> **What to do**
For the entries that follow, restate word for word the line containing "margin:4px 0 0; text-align:center;", the line containing "font-size:19px; line-height:27px;", and every line that lies between them.
--- Exercise material Enclosed Below ---
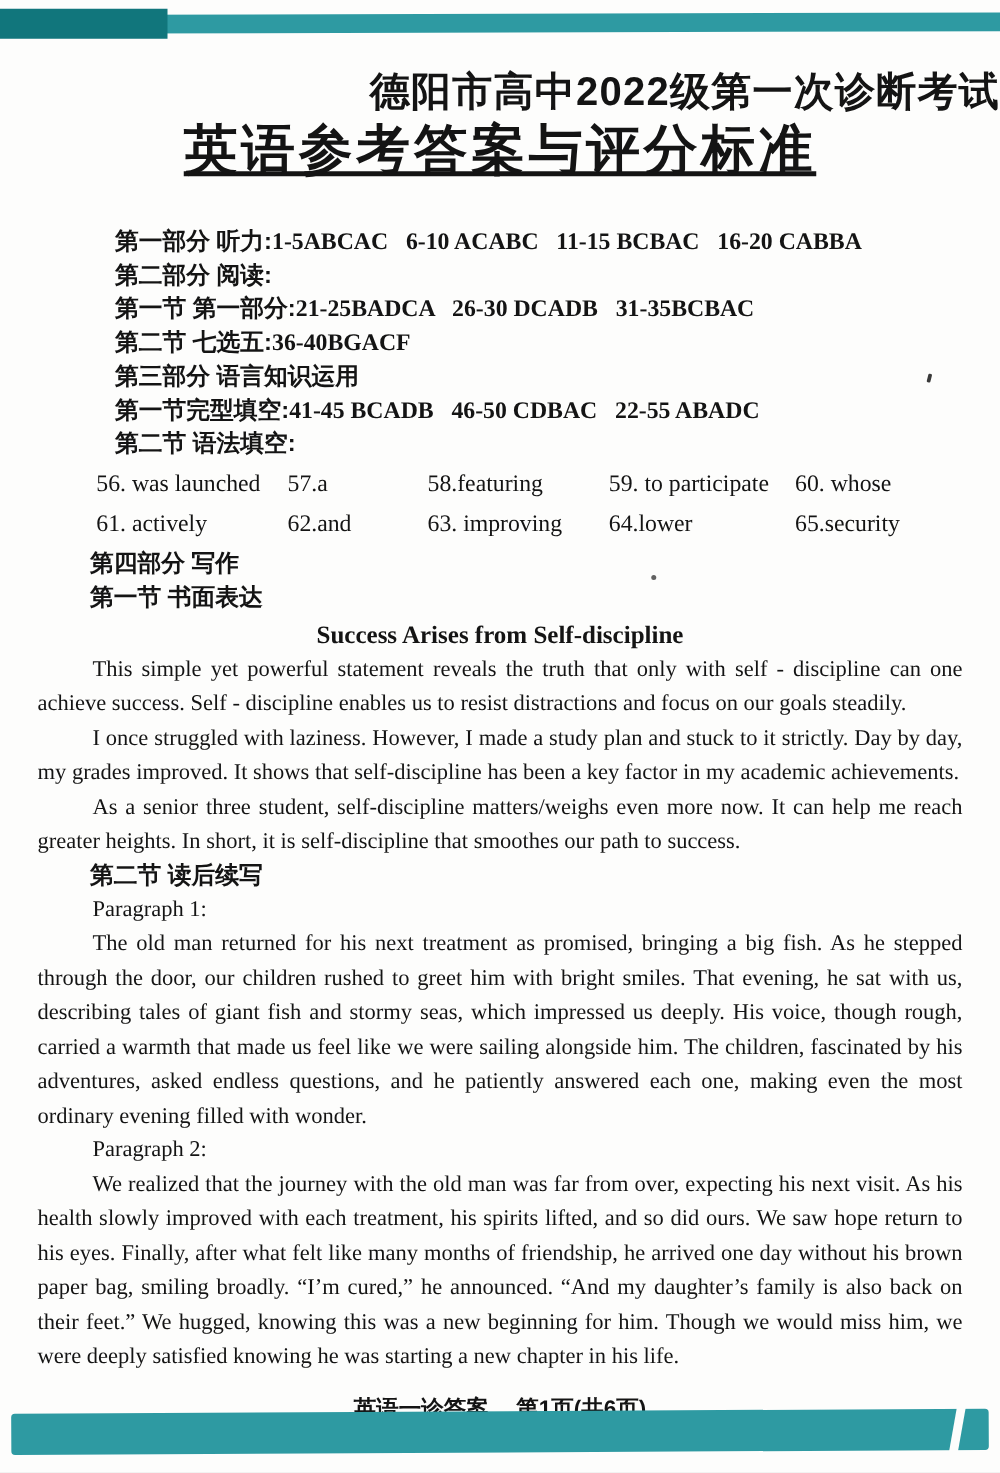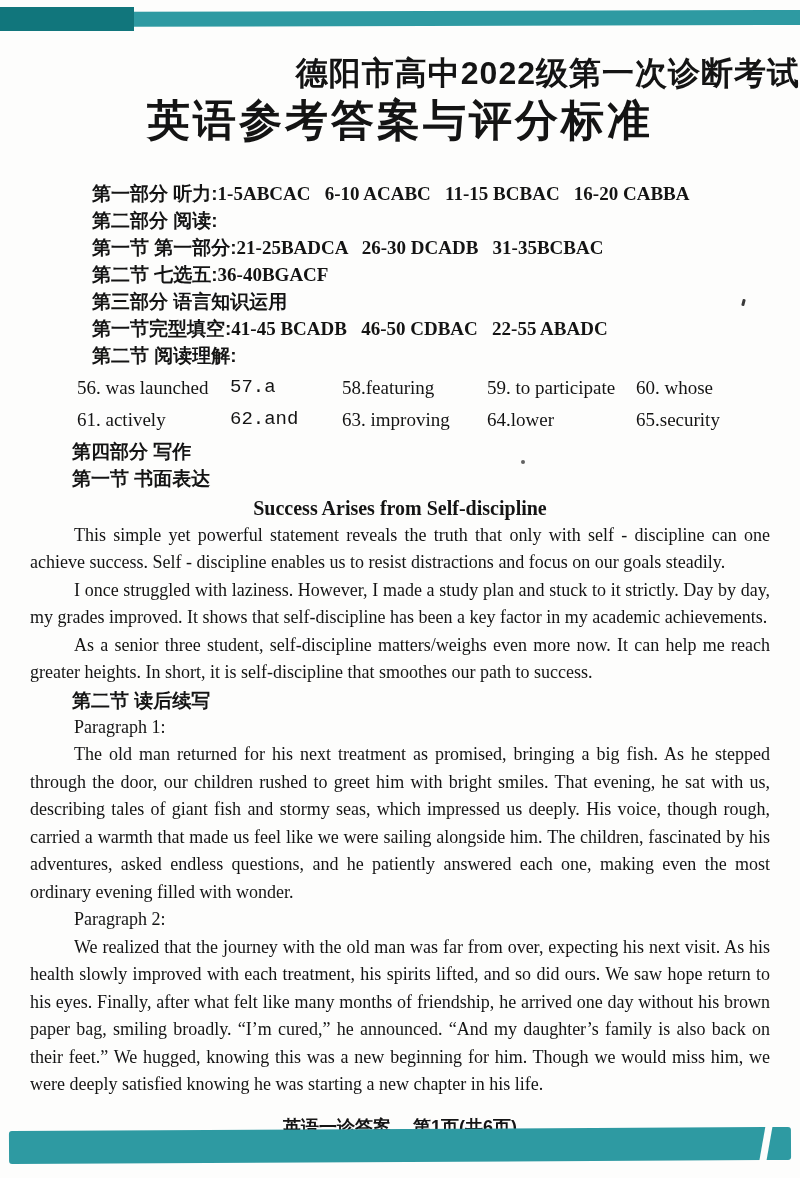--- a/index.html
+++ b/index.html
@@ -33,37 +33,38 @@
 
   .title-cn-1 {
     margin:54px 0 0; text-align:right;
     font:700 32px/1.2 "Liberation Sans","DejaVu Sans",sans-serif;
     letter-spacing:1px;
   }
   .title-cn-2 {
     margin:4px 0 0; text-align:center;
     font:700 43px/1.15 "Liberation Sans","DejaVu Sans",sans-serif;
     letter-spacing:3px;
+    text-decoration:underline;
   }
   .content { margin:34px 30px 0 30px; }
 
   .ak {
     margin:0; padding-left:42px;
     font-size:19px; line-height:27px;
     white-space:pre-wrap;
   }
   .ak .cn { font-family:"Liberation Sans","DejaVu Sans",sans-serif; font-weight:700;margin-left:20px; }
   .ak .ans { font-family:"Liberation Serif","DejaVu Serif",serif;font-weight:bold; }
 
   .grammar-row {
     display:flex; margin:5px; padding-left:42px;
     font:19px/27px "Liberation Serif","DejaVu Serif",serif;
     white-space:pre-wrap;
   }
-  .grammar-row .g0 { width:153px; } .grammar-row .g1 { width:112px;font-family:Liberation Mono, monospace; }
+  .grammar-row .g0 { width:153px; } .grammar-row .g1 { width:112px; }
   .grammar-row .g2 { width:145px; } .grammar-row .g3 { width:149px; }
   .grammar-row .g4 { flex:1; }
 
   .cn-line {
     margin:0; padding-left:42px;
     font:700 19px/27px "Liberation Sans","DejaVu Sans",sans-serif;
   }
 
   .essay-title {
     margin:4px 0 1px; text-align:center;
@@ -96,21 +97,21 @@
   <h2 class="title-cn-2">英语参考答案与评分标准</h2>
 
   <div class="content">
 
     <p class="ak"><span class="cn">第一部分 听力:</span><span class="ans">1-5ABCAC   6-10 ACABC   11-15 BCBAC   16-20 CABBA</span></p>
     <p class="ak"><span class="cn">第二部分 阅读:</span><span class="ans"></span></p>
     <p class="ak"><span class="cn">第一节 第一部分:</span><span class="ans">21-25BADCA   26-30 DCADB   31-35BCBAC</span></p>
     <p class="ak"><span class="cn">第二节 七选五:</span><span class="ans">36-40BGACF</span></p>
     <p class="ak"><span class="cn">第三部分 语言知识运用</span><span class="ans"></span></p>
     <p class="ak"><span class="cn">第一节完型填空:</span><span class="ans">41-45 BCADB   46-50 CDBAC   22-55 ABADC</span></p>
-    <p class="ak"><span class="cn">第二节 阅读理解:</span><span class="ans"></span></p>
+    <p class="ak"><span class="cn">第二节 语法填空:</span><span class="ans"></span></p>
 
     <div class="grammar-row">
       <span class="g0">56. was launched</span>
       <span class="g1">57.a</span>
       <span class="g2">58.featuring</span>
       <span class="g3">59. to participate</span>
       <span class="g4">60. whose</span>
     </div>
     <div class="grammar-row">
       <span class="g0">61. actively</span>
--- End of Enclosed Exercise material ---
> **Final answer**
     margin:4px 0 0; text-align:center;
     font:700 43px/1.15 "Liberation Sans","DejaVu Sans",sans-serif;
     letter-spacing:3px;
+    text-decoration:underline;
   }
   .content { margin:34px 30px 0 30px; }
 
   .ak {
     margin:0; padding-left:42px;
     font-size:19px; line-height:27px;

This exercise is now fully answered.